Writing about a moving target is very difficult, but this is the most detailed look at the Syrian crisis that I have seen. Published in early 2016, this work discusses events from 2011 up to September of 2015. Charles Lister has fantastic access as scholar and advisor with Brookings Institute, and not all this material is easily available in innumerable newspaper reports. He spent four years researching and writing about the incredibly complex fighting environment in Syria:
"By early 2015 at least 150,000 insurgents within as many as 1,500 operationally distinct armed groups were involved in differing levels of fighting across Syria…"Lister has a point of view—that is, he wished the West were more involved in offering opportunities for cooperation with groups resisting Assad, so that legitimate challenges to the regime might have had more thrust. He points out that, unfortunately, Western airstrikes beginning in 2014 had the effect of
"definitively creating a new international enemy in the eyes of IS and Jabhar al-Nusra—both of which had previously been focused solely on the local conflicts in Syria and Iraq."True or not, it seems reasonable that ISIS in 2014 had no intention of taking on the entire Western world, but were forced into it regardless. It is hard to remember how much we knew at the time, but for perspective, consider that the Jordanian air pilot, Al-Kasasbeh, was murdered on film in January 2014, beginning an avalanche of responses from surrounding countries.

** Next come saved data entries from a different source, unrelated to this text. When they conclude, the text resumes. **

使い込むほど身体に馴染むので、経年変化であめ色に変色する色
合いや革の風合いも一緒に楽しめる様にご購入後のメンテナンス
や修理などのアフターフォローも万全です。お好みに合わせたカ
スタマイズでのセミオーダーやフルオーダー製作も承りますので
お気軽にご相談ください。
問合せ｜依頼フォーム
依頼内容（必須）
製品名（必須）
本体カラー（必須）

I skimmed parts of this; it is an extremely dense discussion with a huge amount of information. Unless one is intimately involved in making decisions about the area, it is probably too detailed, and not for the general reader. But events you may have heard about are often discussed here in great detail, with underlying imperatives and aftermaths. I was looking for Lister’s take on 2014-2015 events, and gleaned enough to know what to look for elsewhere in the future.
For years, and especially in the past 12 months I’d been hearing BBC World TV and radio hosts rant on about Obama’s lack of direct military intervention and I was wondering where this view was coming from. Lister is/was a strong advocate for the U.N. resolution “Responsibility to Protect” and felt Western countries were conveniently focusing on “terrorism” in Syria as a way to avoid staring at the real problem: Bashir al Assad. It appears Lister was of the opinion that Assad should have been neutralized, and then local resistance fighters could have protected Syria from ISIS. Obviously this is an argument that can go round and round, and we have so many recent examples of such interventions being the wrong thing.

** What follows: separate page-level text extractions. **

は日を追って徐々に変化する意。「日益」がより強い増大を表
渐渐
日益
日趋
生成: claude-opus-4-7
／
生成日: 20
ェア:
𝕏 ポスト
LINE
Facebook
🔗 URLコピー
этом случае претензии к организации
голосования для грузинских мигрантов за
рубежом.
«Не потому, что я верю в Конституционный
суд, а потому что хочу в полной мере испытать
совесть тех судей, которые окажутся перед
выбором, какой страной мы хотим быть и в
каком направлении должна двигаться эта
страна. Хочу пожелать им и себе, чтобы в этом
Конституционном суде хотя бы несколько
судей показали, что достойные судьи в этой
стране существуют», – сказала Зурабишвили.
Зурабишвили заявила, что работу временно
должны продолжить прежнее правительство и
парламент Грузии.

Very interesting stuff here about Iran’s involvement protecting their strategic interests; Russia doing the same. In fact, as the fighting in the east dragged on in 2015, Iran was apparently negotiating directly with resistance fighters in some areas, with no Syrian government representatives at all. Resistance fighters at the same time felt abandoned by the West, will fight Assad to the death, and therefore are aligning or considering aligning with more radical elements, including ISIS-affiliates, to stay in the fight. Which is one reason why this book is called The Syrian Jihad, and not, say, The Syrian Insurgency or The Syrian War. Not a good development.
Lister doesn’t see the Syrian jihad collapsing any time soon, no matter what news is coming out of the U.S. military.